Mary all around the monastery

For most of my life, Mary was pretty much a prop for good stories about Jesus.  It wasn’t until after I was ordained, and began to face more deeply what it meant to be a woman called to serve God, that I began to search Scripture for tips, and ended up doing quite a bit of study about Mary.  When my son went through some hard times in his teens and early twenties, Mary became a companion for me, one mom with another.  I believe that all those who have gone before us intercede, in some mysterious way, for and with us in heaven, and I expect that Mary has a special affinity for moms with challenging sons.

It’s no real surprise that I became rector of a parish named for Mary, and that when I became a Benedictine oblate, that I made vows with the sisters of Our Lady of Grace (one of many, many names for Mary) Monastery.

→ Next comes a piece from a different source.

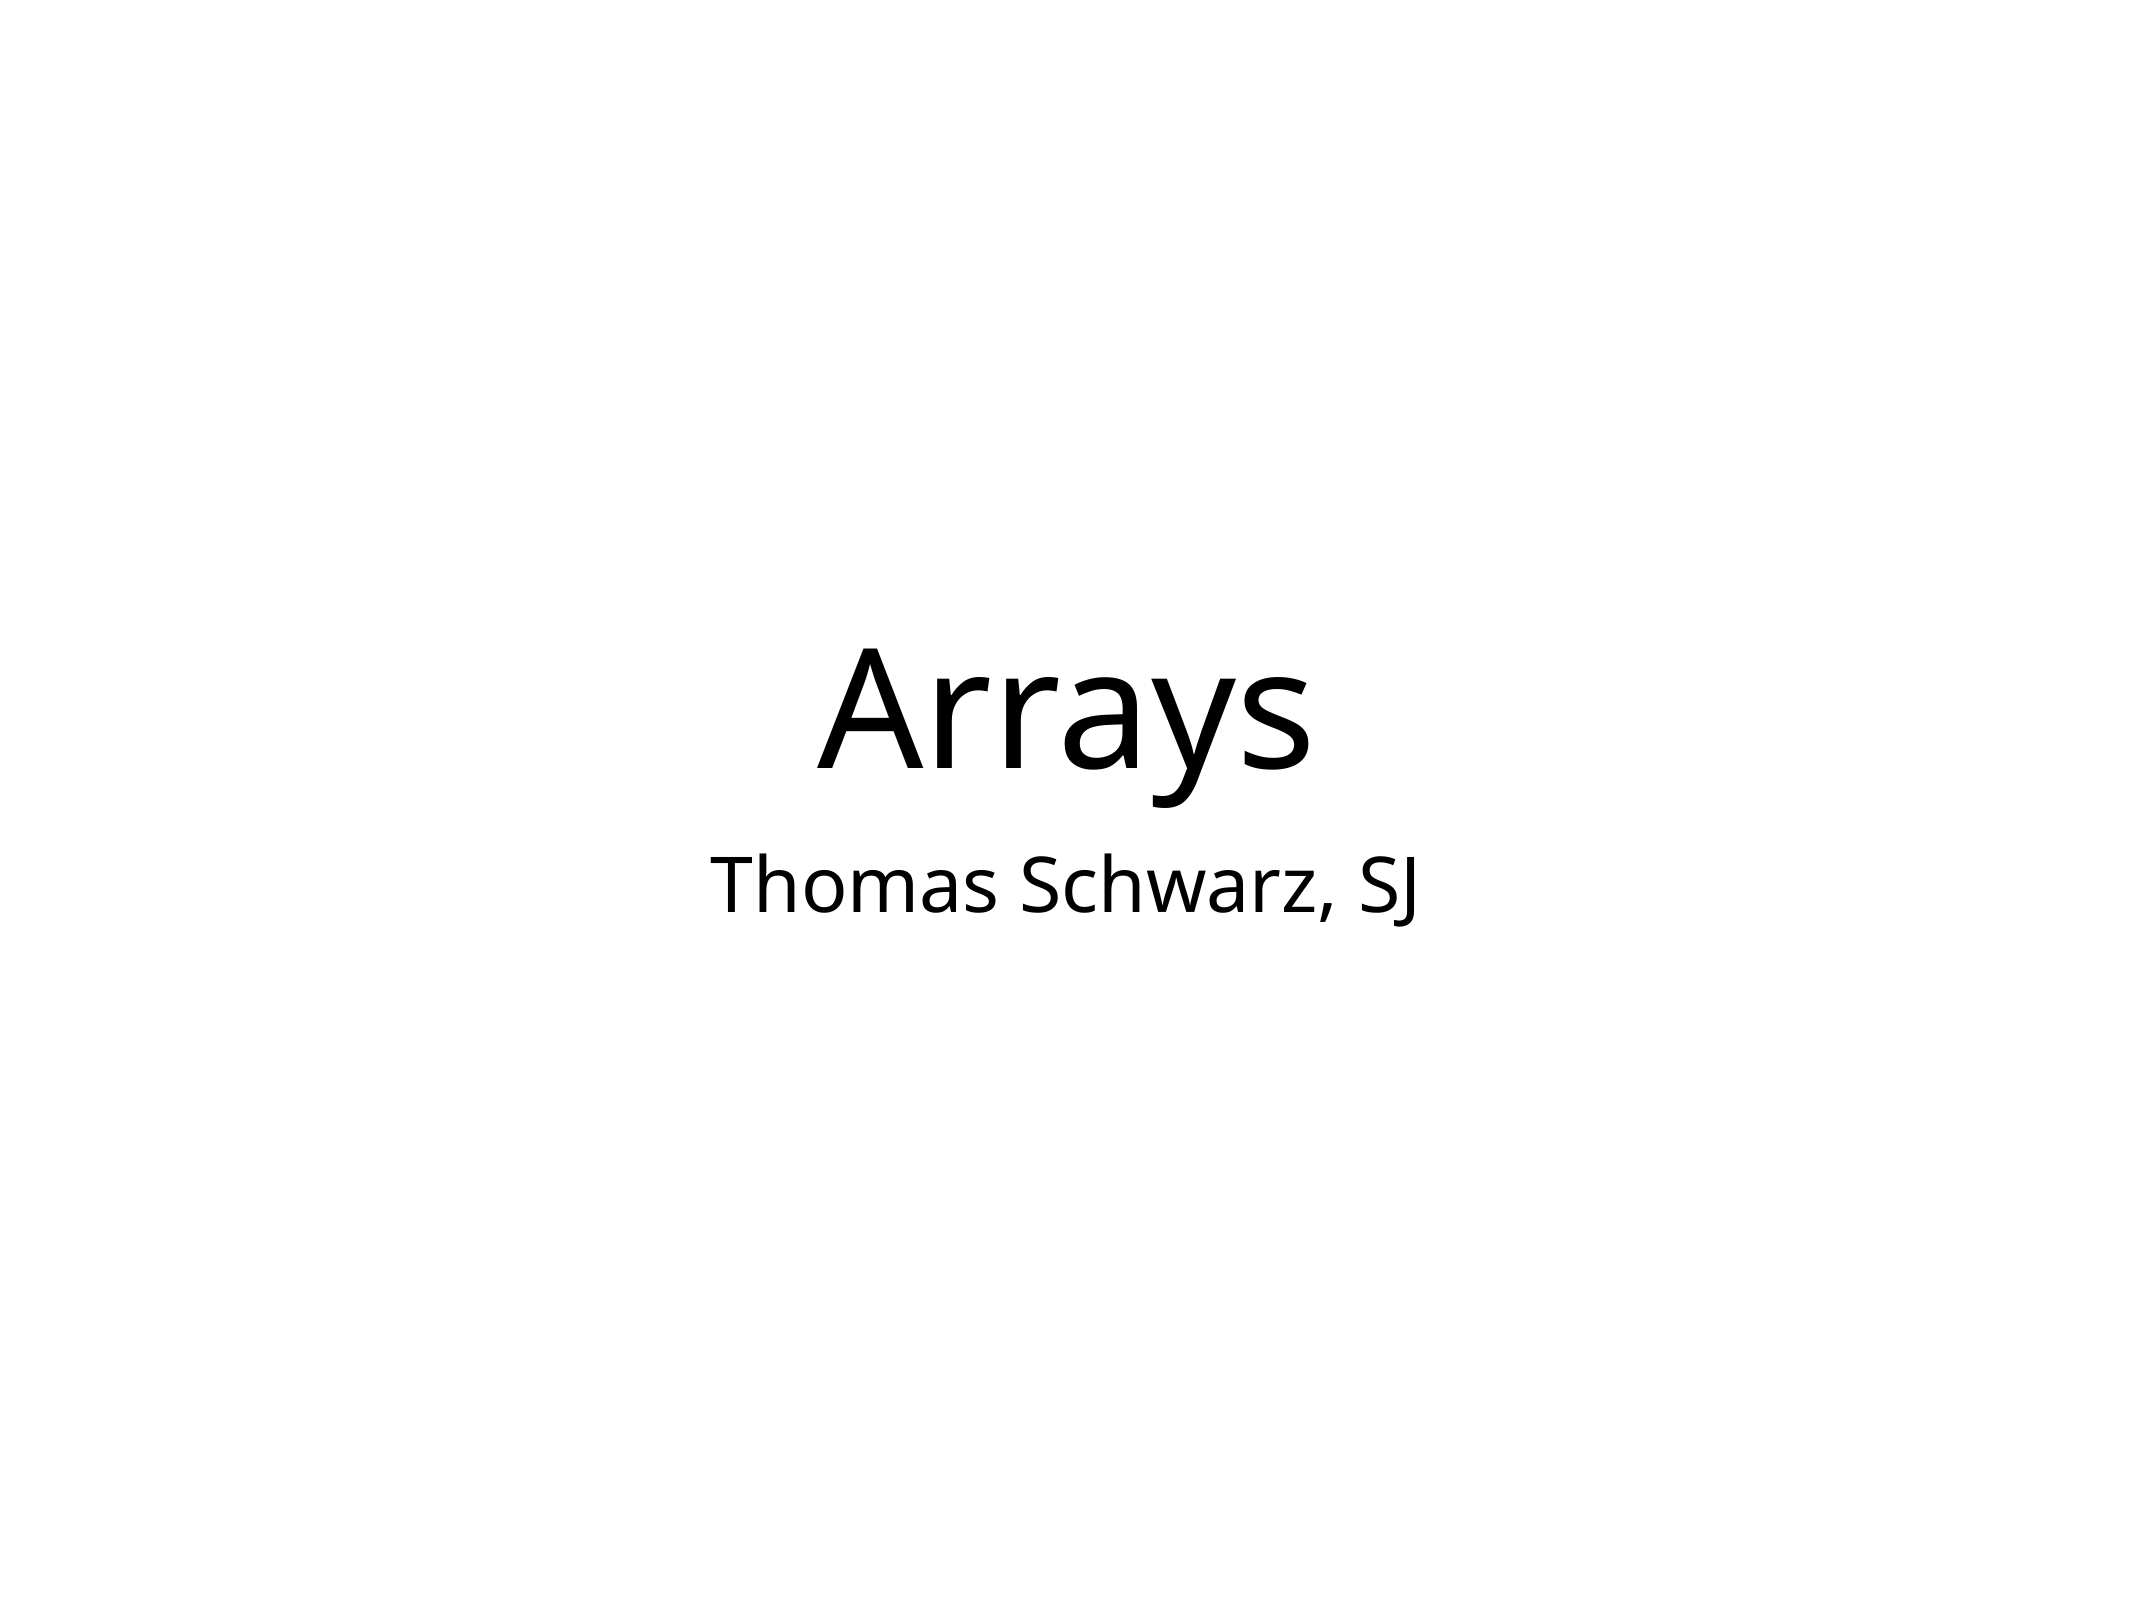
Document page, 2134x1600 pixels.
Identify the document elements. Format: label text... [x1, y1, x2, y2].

title Arrays [207, 268, 1926, 811]
subtitle Thomas Schwarz, SJ [207, 826, 1926, 1013]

On Saturday evenings, it is the practice of the sisters to end Evening Praise with a hymn to Mary, the Salve Regina, whose ancient words are sung in Latin. Most Roman Catholics are very familiar with it, and high Episcopal churches may add it to their liturgy.  I don’t think I’d ever sung it until I started coming to the monastery eleven years ago.

Queen, mother of mercy:
our life, sweetness, and hope, hail.
To thee do we cry, poor banished children of Eve.
To you we sigh, mourning and weepingin this valley of tears.
Turn then, our advocate,those merciful eyes toward us.
And Jesus, the blessed fruit of thy womb, after our exile, show us.
O clement, O loving, O sweet
Virgin Mary.
 

There are images of Mary all about the monastery.  It makes me wonder what inspired someone to place each particular image of Mary in each particular space.

Tree Stump Mary standing guard on top of the last bit of a chopped down tree next to the monastery.

Mosaic Mary in the midst of a garden.
Near Her Son Mary as one of the Stations of the Cross that surrounds the Sister’s cemetery, 
and On Her Lap Mary as another Station.
At the Foot of the Cross Mary next to John the Beloved Disciple is in the very center of the Sister’s cemetery and the surrounding Stations of the Cross.
Our Lady of Grace with welcoming arms to all at the entrance to the monastery.
Stained Glass Mary at the entrance to the chapel of the Benedict Inn, the guest house of the monastery.
Stairwell Mary watching over our going ups and coming downs.
And Breakfast, Lunch, and Dinner Mary who is there to bless our meals.
Blue being the preferred color of Mary, perhaps the Mary I’ve been most grateful to see this retreat Full of Grace is Blue Sky Mary; it makes Mary’s words sing in my heart:
My soul magnifies the Lord and my spirit rejoices in God my Savior.